By Geoffrey Cain
PRI’s The World
Jan 8, 2015
SEOUL, South Korea — Is change brewing in North Korea, one of the world’s most totalitarian nations?
At first glance, it would seem unlikely. For more than two decades, the fortress-like regime has evaded predictions of collapse and chaos, surviving war, famine, and economic ruin. It has mystified the world with its ability to stay put — despite its nuclear brinkmanship and naval skirmishes with neighbors.
Since the late 1940s, the dynasty of three Kims (with the third one, Kim Jong Un, now in power) has averted any possibility of revolt. Adversaries have been sent to prison camps, with their family members purged. Prior bouts of optimism for reform have been short-lived.
North Korea’s regime, in other words, has mastered the art of control.
But under Kim Jong Un, a pair of edicts — the first reportedly issued in 2012 and then expanded in 2014 — could be pushing the country into the early stages of an economic shake-up, potentially placing North Korea on the path to Chinese-style reform.
At least, that’s the bold conclusion of Andrei Lankov, a renowned North Korea expert at Kookmin University in Seoul who studied in Pyongyang as a young man.
The plans, the latest of which is called the “May 30 Measures” (named after the date it was passed in 2014), give farmers more control over their harvests so they have an incentive to ratchet up food production. This year, farmers will reportedly get 60 percent of their total harvest rather than the 30 percent allotted to some in the 2012 experiment.
Factory directors will also get more freedom to choose what they buy and who they sell to, according to Lankov.
Lankov says he hasn’t seen the document, but has gleaned its contents from interviews with Chinese and North Korean sources.
The changes may sound obscure, but as a respite from strict central planning their impact could prove huge — changing lives and invigorating the economy.
In 2013, around the same time the first reforms went into effect, the harvest was relatively strong. There are other signs: Last spring, North Korea was hit by a severe drought that Lankov contends could have easily caused famine, a scourge that killed hundreds of thousands in the 1990s.
But since the bad weather yielded no evidence of devastating food shortages, he believes the harvest has kept apace. “There were no worrying trends,” Lankov said. “The economy has been improving.” He expects the next stretch of reforms to start early this year.
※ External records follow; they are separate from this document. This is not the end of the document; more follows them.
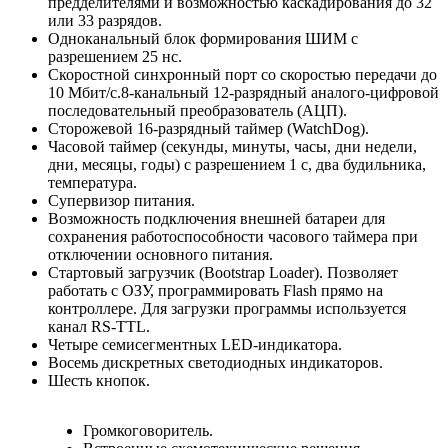
предделителями и возможностью каскадирования до 32
или 33 разрядов.
Одноканальный блок формирования ШИМ с
разрешением 25 нс.
Скоростной синхронный порт со скоростью передачи до
10 Мбит/с.8-канальный 12-разрядный аналого-цифровой
последовательный преобразователь (АЦП).
Сторожевой 16-разрядный таймер (WatchDog).
Часовой таймер (секунды, минуты, часы, дни недели,
дни, месяцы, годы) с разрешением 1 с, два будильника,
температура.
Супервизор питания.
Возможность подключения внешней батареи для
сохранения работоспособности часового таймера при
отключении основного питания.
Стартовый загрузчик (Bootstrap Loader). Позволяет
работать с ОЗУ, программировать Flash прямо на
контроллере. Для загрузки программы используется
канал RS-TTL.
Четыре семисегментных LED-индикатора.
Восемь дискретных светодиодных индикаторов.
Шесть кнопок.
Громкоговоритель.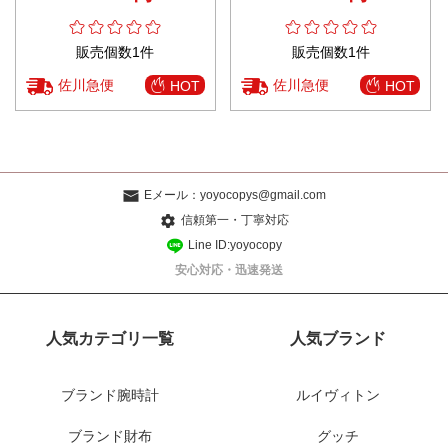
販売個数1件
販売個数1件
佐川急便
佐川急便
HOT
HOT
Eメール：
yoyocopys@gmail.com
信頼第一・丁寧対応
Line ID:yoyocopy
安心対応・迅速発送
人気カテゴリ一覧
人気ブランド
ブランド腕時計
ルイヴィトン
ブランド財布
グッチ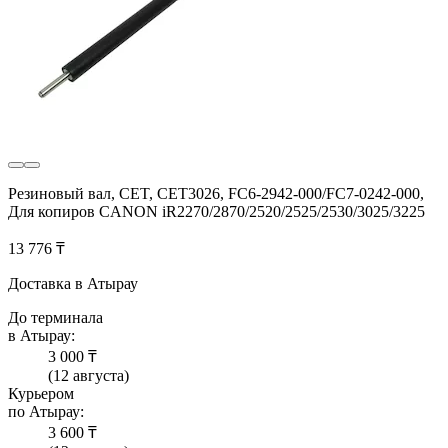
Резиновый вал, CET, CET3026, FC6-2942-000/FC7-0242-000,
Для копиров CANON iR2270/2870/2520/2525/2530/3025/3225
13 776 ₸
Доставка в Атырау
До терминала
в Атырау:
3 000 ₸
(12 августа)
Курьером
по Атырау:
3 600 ₸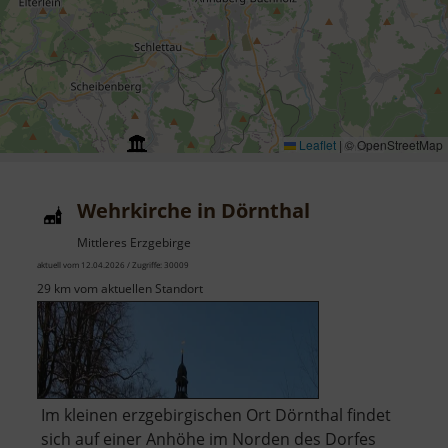
Leaflet
|
© OpenStreetMap
Wehrkirche in Dörnthal
Mittleres Erzgebirge
aktuell vom 12.04.2026 / Zugriffe: 30009
29 km vom aktuellen Standort
Im kleinen erzgebirgischen Ort Dörnthal findet
sich auf einer Anhöhe im Norden des Dorfes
Sources who work regularly with North Korean refugees agree that the food situation has been getting better and that the latest policies, if true, could amount to something important.
“North Korea is still a terrible place, but for a while we’ve had this sense that there are changes happening in the society,” said one Christian missionary who covertly assists North Korean refugees in China. He asked not to be named, citing the presence of Chinese agents near the border.
“People get their food and just about everything on the black market,” he said. “They aren’t as dependent on the government anymore, and that is why I think Kim Jong Un probably approved these reforms.”
Lankov is the first scholar to suggest a potential thaw in hard-line central planning. Others are skeptical. The South Korean Unification Ministry, which oversees relations with the North, sees no evidence that the reform plan even exists. Others say any causal link between policy and a more bountiful harvest is tenuous at this early stage.
It’s also unclear whether the changes would be sufficient to stabilize North Korea — a cold, mountainous country prone to bad harvests — with tragedies worsened by backward state planning.
An estimated one in four North Korean children may be chronically malnourished, and 4 percent acutely malnourished, according to the United Nations humanitarian agency, UNOCHA. Meanwhile, UNICEF believes that one in 10 North Korean children are severely stunted.
Moreover, it remains uncertain whether the supposed changes would mark the first in a long series of reforms, of the type that lifted the burden of poverty for millions in China. A decade ago, the mercurial regime embarked on a liberalization of its socialist food distribution system. The changes were soon reversed, and the prime minister behind them temporarily relieved of duty.